## Task to complete
Where does the string "https" occur in the records? Copy each line that holds it.

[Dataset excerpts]
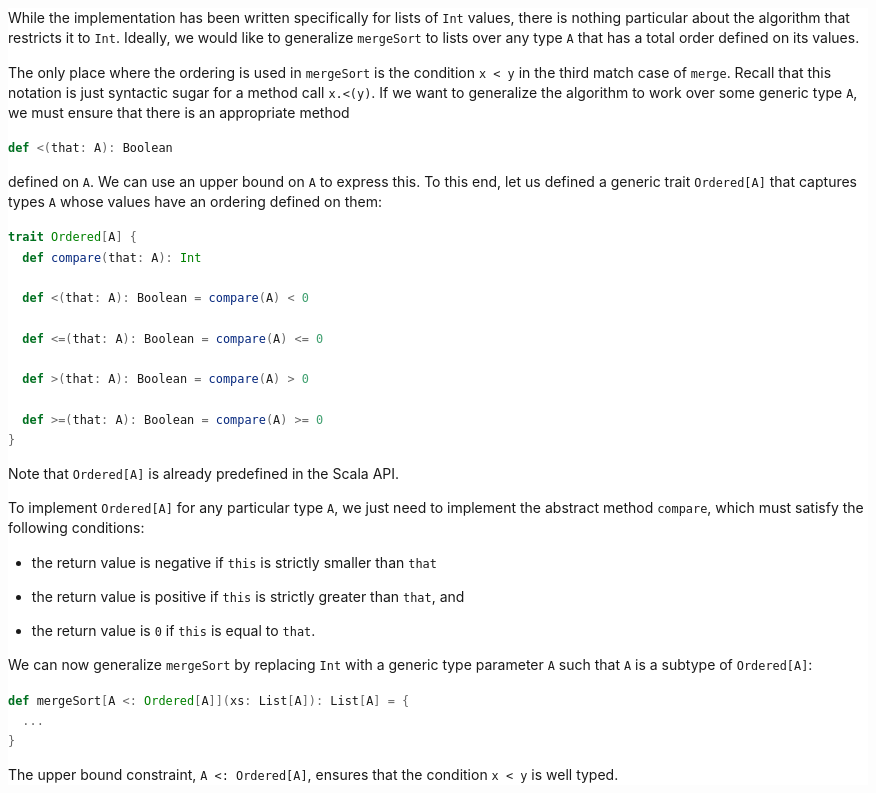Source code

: While the implementation has been written specifically for lists of
`Int` values, there is nothing particular about the algorithm that
restricts it to `Int`. Ideally, we would like to generalize
`mergeSort` to lists over any type `A` that has a total order defined
on its values.

The only place where the ordering is used in `mergeSort` is the
condition `x < y` in the third match case of `merge`. Recall that this
notation is just syntactic sugar for a method call `x.<(y)`. If we want to
generalize the algorithm to work over some generic type  `A`, we must
ensure that there is an appropriate method

```scala
def <(that: A): Boolean
```

defined on `A`. We can use an upper bound on `A` to express this. To
this end, let us defined a generic trait `Ordered[A]` that captures
types `A` whose values have an ordering defined on them:

```scala
trait Ordered[A] {
  def compare(that: A): Int
  
  def <(that: A): Boolean = compare(A) < 0
  
  def <=(that: A): Boolean = compare(A) <= 0
  
  def >(that: A): Boolean = compare(A) > 0
  
  def >=(that: A): Boolean = compare(A) >= 0
}
```

Note that `Ordered[A]` is already predefined in the Scala API.

To implement `Ordered[A]` for any particular type `A`, we just need to
implement the abstract method `compare`, which must satisfy the
following conditions:

* the return value is negative if `this` is strictly smaller than `that`

* the return value is positive if `this` is strictly greater than `that`, and

* the return value is `0` if `this` is equal to `that`.

We can now generalize `mergeSort` by replacing `Int` with a generic
type parameter `A` such that `A` is a subtype of `Ordered[A]`:

```scala
def mergeSort[A <: Ordered[A]](xs: List[A]): List[A] = {
  ...
}
```

The upper bound constraint, `A <: Ordered[A]`, ensures that the
condition `x < y` is well typed.
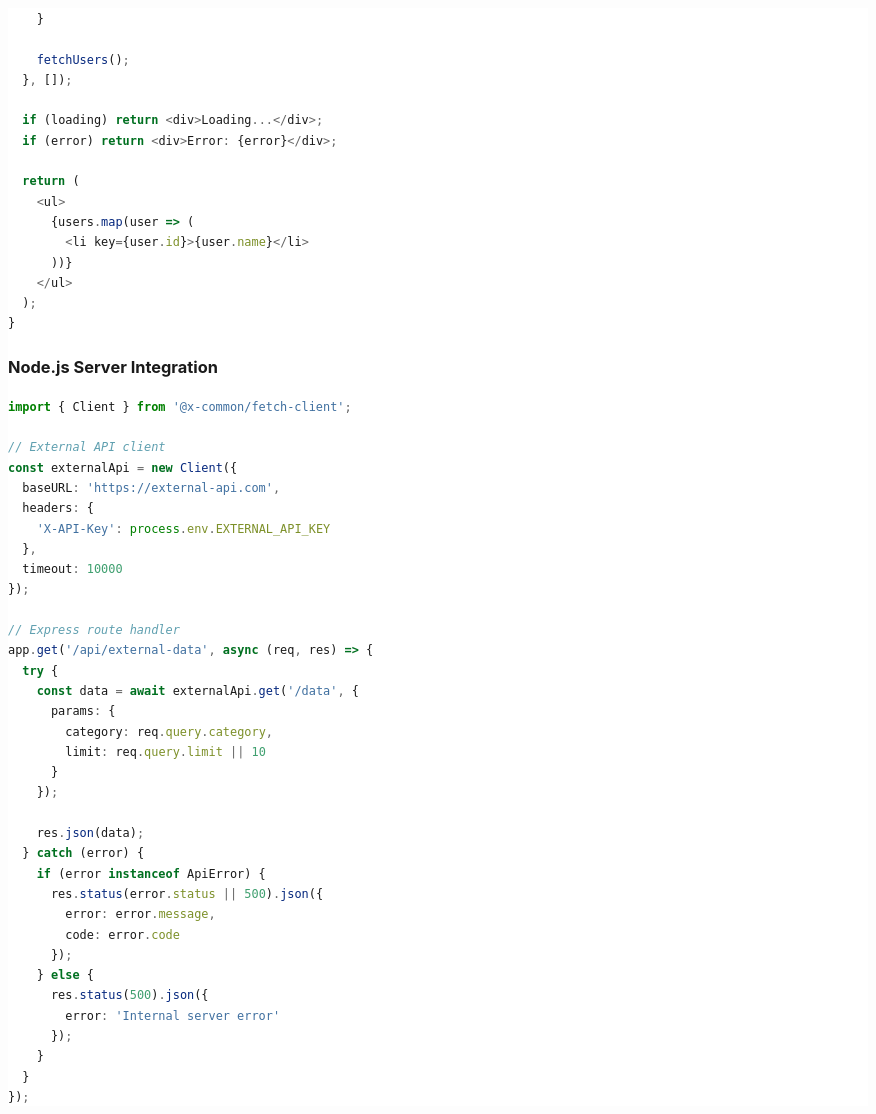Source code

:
 ```typescript
    }

    fetchUsers();
  }, []);

  if (loading) return <div>Loading...</div>;
  if (error) return <div>Error: {error}</div>;

  return (
    <ul>
      {users.map(user => (
        <li key={user.id}>{user.name}</li>
      ))}
    </ul>
  );
}
```

### Node.js Server Integration

```typescript
import { Client } from '@x-common/fetch-client';

// External API client
const externalApi = new Client({
  baseURL: 'https://external-api.com',
  headers: {
    'X-API-Key': process.env.EXTERNAL_API_KEY
  },
  timeout: 10000
});

// Express route handler
app.get('/api/external-data', async (req, res) => {
  try {
    const data = await externalApi.get('/data', {
      params: { 
        category: req.query.category,
        limit: req.query.limit || 10
      }
    });
    
    res.json(data);
  } catch (error) {
    if (error instanceof ApiError) {
      res.status(error.status || 500).json({
        error: error.message,
        code: error.code
      });
    } else {
      res.status(500).json({
        error: 'Internal server error'
      });
    }
  }
});
```
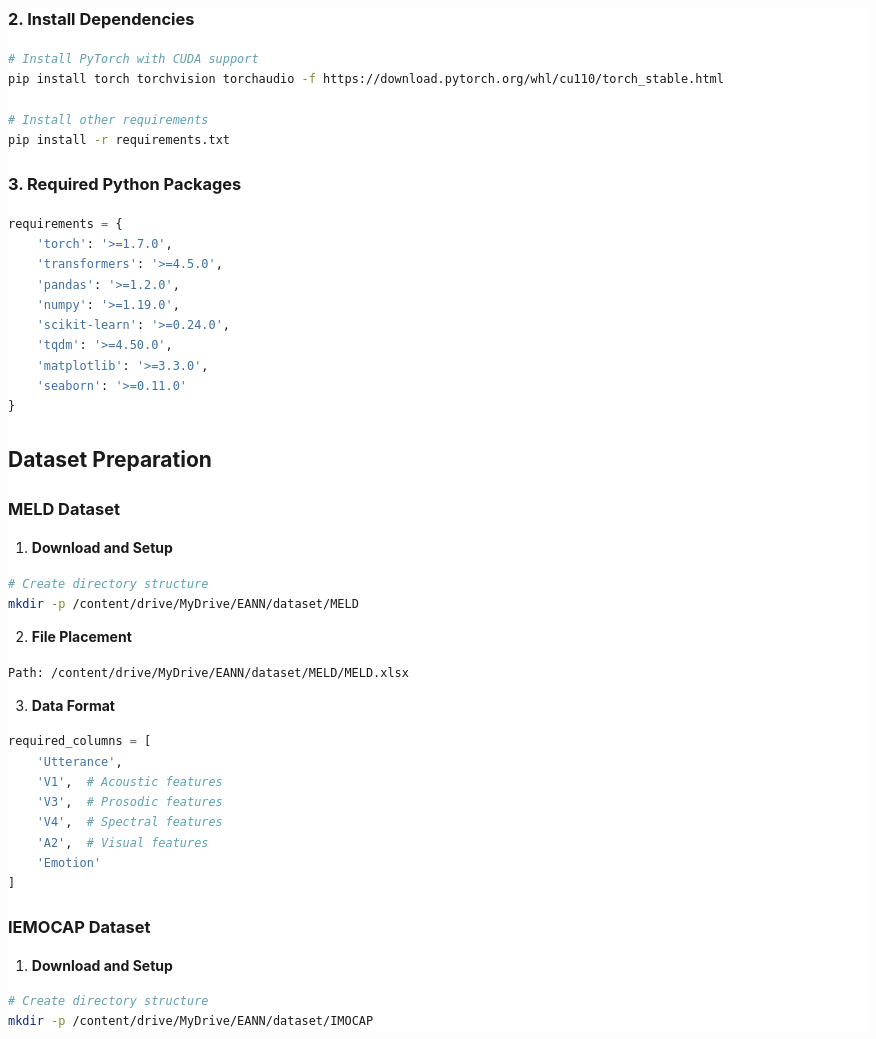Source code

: ### 2. Install Dependencies
```bash
# Install PyTorch with CUDA support
pip install torch torchvision torchaudio -f https://download.pytorch.org/whl/cu110/torch_stable.html

# Install other requirements
pip install -r requirements.txt
```

### 3. Required Python Packages
```python
requirements = {
    'torch': '>=1.7.0',
    'transformers': '>=4.5.0',
    'pandas': '>=1.2.0',
    'numpy': '>=1.19.0',
    'scikit-learn': '>=0.24.0',
    'tqdm': '>=4.50.0',
    'matplotlib': '>=3.3.0',
    'seaborn': '>=0.11.0'
}
```

## Dataset Preparation

### MELD Dataset
1. **Download and Setup**
```bash
# Create directory structure
mkdir -p /content/drive/MyDrive/EANN/dataset/MELD
```

2. **File Placement**
```plaintext
Path: /content/drive/MyDrive/EANN/dataset/MELD/MELD.xlsx
```

3. **Data Format**
```python
required_columns = [
    'Utterance',
    'V1',  # Acoustic features
    'V3',  # Prosodic features
    'V4',  # Spectral features
    'A2',  # Visual features
    'Emotion'
]
```

### IEMOCAP Dataset
1. **Download and Setup**
```bash
# Create directory structure
mkdir -p /content/drive/MyDrive/EANN/dataset/IMOCAP
```
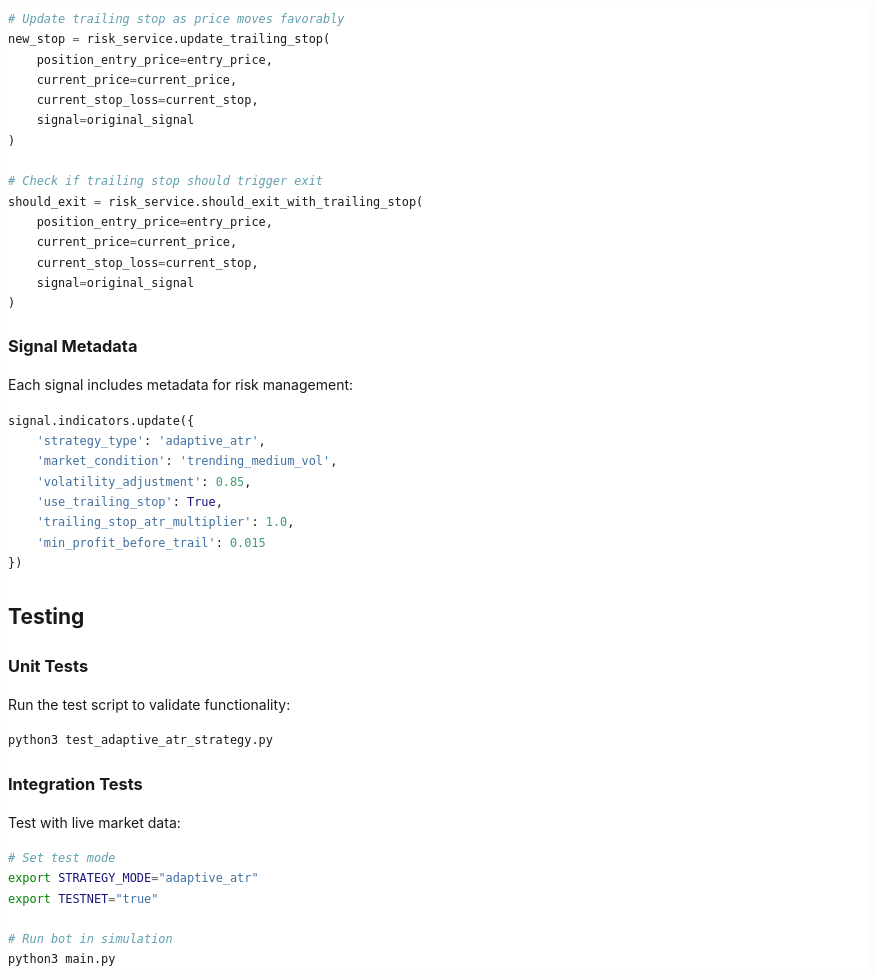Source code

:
 ```python
# Update trailing stop as price moves favorably
new_stop = risk_service.update_trailing_stop(
    position_entry_price=entry_price,
    current_price=current_price,
    current_stop_loss=current_stop,
    signal=original_signal
)

# Check if trailing stop should trigger exit
should_exit = risk_service.should_exit_with_trailing_stop(
    position_entry_price=entry_price,
    current_price=current_price,
    current_stop_loss=current_stop,
    signal=original_signal
)
```

### Signal Metadata

Each signal includes metadata for risk management:

```python
signal.indicators.update({
    'strategy_type': 'adaptive_atr',
    'market_condition': 'trending_medium_vol',
    'volatility_adjustment': 0.85,
    'use_trailing_stop': True,
    'trailing_stop_atr_multiplier': 1.0,
    'min_profit_before_trail': 0.015
})
```

## Testing

### Unit Tests

Run the test script to validate functionality:

```bash
python3 test_adaptive_atr_strategy.py
```

### Integration Tests

Test with live market data:

```bash
# Set test mode
export STRATEGY_MODE="adaptive_atr"
export TESTNET="true"

# Run bot in simulation
python3 main.py
```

## Expected answer
  baseURL: 'https://external-api.com',
pip install torch torchvision torchaudio -f https://download.pytorch.org/whl/cu110/torch_stable.html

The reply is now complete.